(Collection entries)

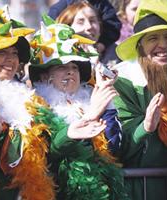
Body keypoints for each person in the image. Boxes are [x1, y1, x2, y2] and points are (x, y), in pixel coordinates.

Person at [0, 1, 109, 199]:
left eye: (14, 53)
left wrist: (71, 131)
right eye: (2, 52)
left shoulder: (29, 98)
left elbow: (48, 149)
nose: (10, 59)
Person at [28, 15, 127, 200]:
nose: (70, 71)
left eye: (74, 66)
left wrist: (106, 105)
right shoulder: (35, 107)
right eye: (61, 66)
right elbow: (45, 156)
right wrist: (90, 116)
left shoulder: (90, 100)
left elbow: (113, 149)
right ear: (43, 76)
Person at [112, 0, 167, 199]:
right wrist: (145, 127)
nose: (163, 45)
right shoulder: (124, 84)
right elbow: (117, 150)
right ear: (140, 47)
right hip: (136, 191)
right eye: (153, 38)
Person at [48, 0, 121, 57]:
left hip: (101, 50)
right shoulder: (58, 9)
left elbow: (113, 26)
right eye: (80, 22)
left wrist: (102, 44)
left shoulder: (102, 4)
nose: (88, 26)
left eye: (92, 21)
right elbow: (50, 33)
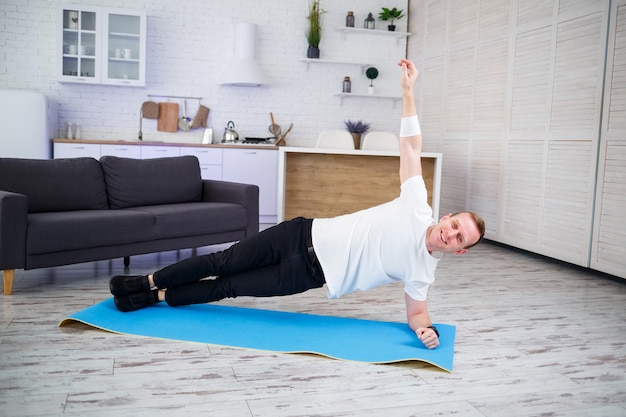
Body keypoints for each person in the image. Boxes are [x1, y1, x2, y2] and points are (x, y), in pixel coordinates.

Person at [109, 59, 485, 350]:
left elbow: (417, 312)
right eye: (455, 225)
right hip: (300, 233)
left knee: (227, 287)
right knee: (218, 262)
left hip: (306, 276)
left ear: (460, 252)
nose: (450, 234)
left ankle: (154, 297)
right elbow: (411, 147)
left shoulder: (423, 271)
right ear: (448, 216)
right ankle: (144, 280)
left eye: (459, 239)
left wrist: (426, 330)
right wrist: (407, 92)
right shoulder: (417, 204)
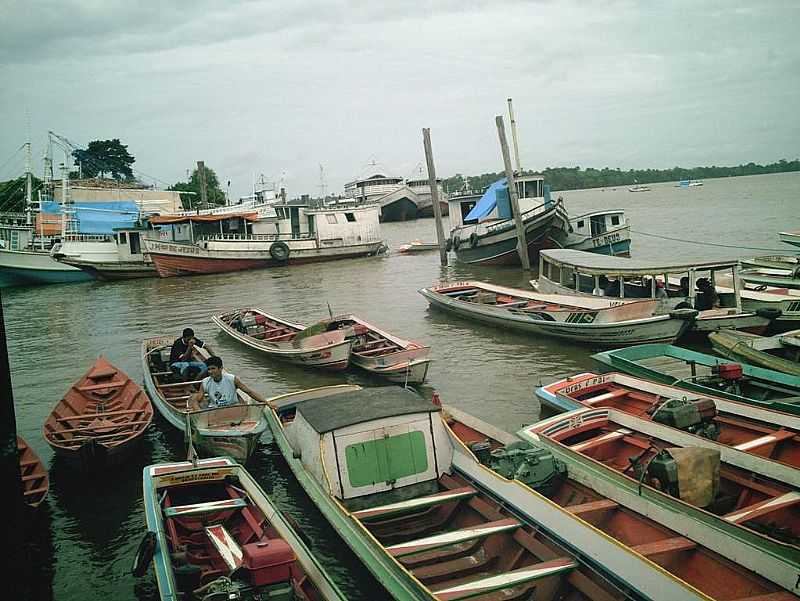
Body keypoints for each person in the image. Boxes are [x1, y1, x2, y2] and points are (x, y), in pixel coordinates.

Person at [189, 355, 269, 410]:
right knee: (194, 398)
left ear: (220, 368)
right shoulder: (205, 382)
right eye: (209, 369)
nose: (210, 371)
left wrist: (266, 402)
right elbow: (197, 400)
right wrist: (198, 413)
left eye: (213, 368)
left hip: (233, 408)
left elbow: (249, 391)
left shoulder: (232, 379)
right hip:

Aim of the task: Reproduce, word for word, every line from the start of the records down to and including the line with "nose: (70, 71)"; skip the pictures.

Answer to the problem:
Body keypoints for each person in the image. Boxes are [x1, y1, x2, y2] and points are (x, y), in pixel coordinates.

Person at [0, 1, 109, 199]:
left eye: (14, 53)
left wrist: (71, 131)
right eye: (2, 52)
left shoulder: (29, 98)
left elbow: (48, 149)
nose: (10, 59)
Person at [28, 15, 127, 200]:
nose: (70, 71)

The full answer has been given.